People incarcerated as juveniles may have worse physical and mental health as adults than youths who did not spend time in detention centers or correctional facilities, according to a new study.
"A lot of people think there are potentially harmful effects of being in the justice system, but the long-term effects really haven't been quantified," said lead author Dr. Elizabeth Barnert, of the David Geffen School of Medicine at the University of California, Los Angeles.
The magnitude of the increased health risks was tied to the time people spent incarcerated, researchers found.
About 1.3 million children under age 18 years are arrested each year, write the researchers in Pediatrics. Of those, 46 percent require some type of immediate medical attention. Additionally 70 percent of incarcerated children have at least one psychiatric disorder.
For the new study, the researchers analyzed data collected from 14,344 participants in the National Longitudinal Study of Adolescent to Adult Health. The researchers aimed to see if their duration of incarceration was linked to general health, functional limitations, depressive symptoms and suicidal thoughts as adults.
Overall, 14 percent reported being incarcerated as children.
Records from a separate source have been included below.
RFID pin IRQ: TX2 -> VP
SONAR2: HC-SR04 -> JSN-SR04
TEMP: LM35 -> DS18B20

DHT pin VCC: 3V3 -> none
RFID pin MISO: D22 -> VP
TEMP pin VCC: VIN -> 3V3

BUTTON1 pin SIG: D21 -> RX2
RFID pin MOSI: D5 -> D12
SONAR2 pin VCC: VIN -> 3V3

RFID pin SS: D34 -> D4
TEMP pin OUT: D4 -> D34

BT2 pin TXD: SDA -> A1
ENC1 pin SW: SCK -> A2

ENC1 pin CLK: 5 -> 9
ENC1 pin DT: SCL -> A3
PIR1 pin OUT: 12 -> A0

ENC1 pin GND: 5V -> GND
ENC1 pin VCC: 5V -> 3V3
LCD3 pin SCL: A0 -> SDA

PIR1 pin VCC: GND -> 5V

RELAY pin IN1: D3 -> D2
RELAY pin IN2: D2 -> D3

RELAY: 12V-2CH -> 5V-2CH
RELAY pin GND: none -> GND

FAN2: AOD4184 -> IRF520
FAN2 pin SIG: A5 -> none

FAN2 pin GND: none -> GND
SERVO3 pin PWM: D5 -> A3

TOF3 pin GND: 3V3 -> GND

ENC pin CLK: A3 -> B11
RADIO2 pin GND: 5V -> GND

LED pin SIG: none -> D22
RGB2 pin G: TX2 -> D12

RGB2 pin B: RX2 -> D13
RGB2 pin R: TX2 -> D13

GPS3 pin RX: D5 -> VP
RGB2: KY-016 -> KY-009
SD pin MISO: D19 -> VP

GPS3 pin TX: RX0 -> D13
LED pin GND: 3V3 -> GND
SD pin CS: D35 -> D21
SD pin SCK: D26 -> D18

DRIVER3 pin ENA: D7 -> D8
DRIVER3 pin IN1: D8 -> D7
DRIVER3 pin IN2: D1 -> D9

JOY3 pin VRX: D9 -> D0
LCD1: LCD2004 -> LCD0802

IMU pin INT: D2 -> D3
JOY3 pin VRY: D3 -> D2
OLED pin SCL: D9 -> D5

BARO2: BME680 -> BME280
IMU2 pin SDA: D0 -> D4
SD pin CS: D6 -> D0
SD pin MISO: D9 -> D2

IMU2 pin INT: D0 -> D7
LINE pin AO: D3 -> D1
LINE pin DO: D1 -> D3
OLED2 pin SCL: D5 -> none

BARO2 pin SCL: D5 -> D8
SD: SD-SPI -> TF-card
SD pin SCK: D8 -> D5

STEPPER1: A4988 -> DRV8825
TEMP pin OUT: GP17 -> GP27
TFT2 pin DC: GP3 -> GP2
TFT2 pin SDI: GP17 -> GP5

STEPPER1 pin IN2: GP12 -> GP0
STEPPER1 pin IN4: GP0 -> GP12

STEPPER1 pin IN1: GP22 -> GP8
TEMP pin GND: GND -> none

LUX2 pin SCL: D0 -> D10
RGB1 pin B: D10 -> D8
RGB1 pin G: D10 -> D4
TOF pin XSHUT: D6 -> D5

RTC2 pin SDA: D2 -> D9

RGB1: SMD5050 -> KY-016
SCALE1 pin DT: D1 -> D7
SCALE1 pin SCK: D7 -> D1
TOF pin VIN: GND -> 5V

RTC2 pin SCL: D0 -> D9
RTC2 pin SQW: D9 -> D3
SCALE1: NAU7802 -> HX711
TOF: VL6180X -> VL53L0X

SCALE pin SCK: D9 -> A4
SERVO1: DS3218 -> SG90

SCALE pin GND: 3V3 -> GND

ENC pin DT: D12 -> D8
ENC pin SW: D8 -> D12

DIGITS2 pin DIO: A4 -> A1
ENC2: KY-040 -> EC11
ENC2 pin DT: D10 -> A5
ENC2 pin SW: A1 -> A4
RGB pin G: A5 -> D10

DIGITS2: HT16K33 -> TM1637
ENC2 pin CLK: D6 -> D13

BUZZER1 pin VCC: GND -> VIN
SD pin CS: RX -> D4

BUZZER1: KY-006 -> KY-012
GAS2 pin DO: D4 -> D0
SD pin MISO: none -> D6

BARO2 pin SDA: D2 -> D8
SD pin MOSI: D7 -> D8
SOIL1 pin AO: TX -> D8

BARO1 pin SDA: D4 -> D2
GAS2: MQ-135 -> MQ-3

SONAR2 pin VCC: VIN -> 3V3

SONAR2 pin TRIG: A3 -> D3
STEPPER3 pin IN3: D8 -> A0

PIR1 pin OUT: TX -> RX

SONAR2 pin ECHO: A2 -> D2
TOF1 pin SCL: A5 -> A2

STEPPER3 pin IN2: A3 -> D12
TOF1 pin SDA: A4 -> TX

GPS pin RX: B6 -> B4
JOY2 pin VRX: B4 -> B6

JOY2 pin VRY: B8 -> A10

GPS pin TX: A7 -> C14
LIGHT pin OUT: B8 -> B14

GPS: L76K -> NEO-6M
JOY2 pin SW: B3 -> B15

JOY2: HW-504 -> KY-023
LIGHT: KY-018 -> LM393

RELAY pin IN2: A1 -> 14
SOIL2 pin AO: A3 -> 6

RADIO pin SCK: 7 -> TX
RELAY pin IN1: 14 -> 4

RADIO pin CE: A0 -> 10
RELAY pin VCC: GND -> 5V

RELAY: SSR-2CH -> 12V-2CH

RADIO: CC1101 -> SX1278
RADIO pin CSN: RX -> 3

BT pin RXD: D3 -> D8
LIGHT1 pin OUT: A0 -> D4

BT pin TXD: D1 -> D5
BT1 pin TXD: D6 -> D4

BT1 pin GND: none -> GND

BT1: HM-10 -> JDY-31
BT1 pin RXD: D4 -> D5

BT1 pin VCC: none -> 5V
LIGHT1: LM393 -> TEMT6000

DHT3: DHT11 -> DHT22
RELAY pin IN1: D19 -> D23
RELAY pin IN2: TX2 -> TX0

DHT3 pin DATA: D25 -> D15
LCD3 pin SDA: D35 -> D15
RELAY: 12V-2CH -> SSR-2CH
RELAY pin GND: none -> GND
About half were incarcerated for less than a month, about one-third were incarcerated for one to 12 months and about 15 percent were incarcerated for more than a year.
Compared to participants who were never incarcerated, those who were in the juvenile justice system for less than a month were 41 percent more likely to have symptoms of depression as adults.
Being incarcerated for one to 12 months was tied to a 48 percent increased risk of worse general health as an adult than those who weren't involved with the juvenile justice system.
Compared to those not incarcerated, those in the system for more than a year were nearly three times more likely to have functional limitation, over four times more likely to have symptoms of depression and over two times more likely to have suicidal thoughts as adults.
Similarly, a second study published in the same journal found factors that put people at risk for HIV and AIDS were more common among adults who spent time in the juvenile justice system than the general population.
Like the general population, Karen Abram and colleagues at the Northwestern University Feinberg School of Medicine in Chicago write that the prevalence of those risk factors declined over time.
"Like most things in life, the experiences they have as a young person seem to carry over into their adult years," said Ralph DiClemente, of Emory University's Rollins School of Public Health in Atlanta.
DiClemente, who co-authored an editorial accompanying the new studies, told Reuters Health that juvenile detention can be very traumatic even though children are typically not incarcerated for years at a time.
For example, he said, children may not have a lot of worldly experiences and may have never left their communities, but they're being put into a facility with a lot of other people.
"They're fearful and traumatized from being away," he said.
Instead of incarceration, DiClemente said one possible alternative is diversion programs like community service or treatment. Also, introducing programs to promote healthy behaviors and decrease risk are important.
While implementing programs cost money, he said prevention and risk reduction programs may pay off later when people are not needing to be treated for more severe health conditions.
"It becomes an issue of do you pay me now or pay me later," DiClemente said.
Barnert told Reuters Health that juvenile incarceration should be seen as a factor that influences future health.
Some states have age limits that dictate how old a person has to be before they're involved with the justice system, she said. Incarceration is something that should be discussed in doctors' offices, but there are obstacles.
"It's not something professional associations as a whole are addressing well or individual clinicians feel comfortable discussing," she said.
Barnert said future research should trace people's pathways once they leave the juvenile justice system to pinpoint where health becomes worse.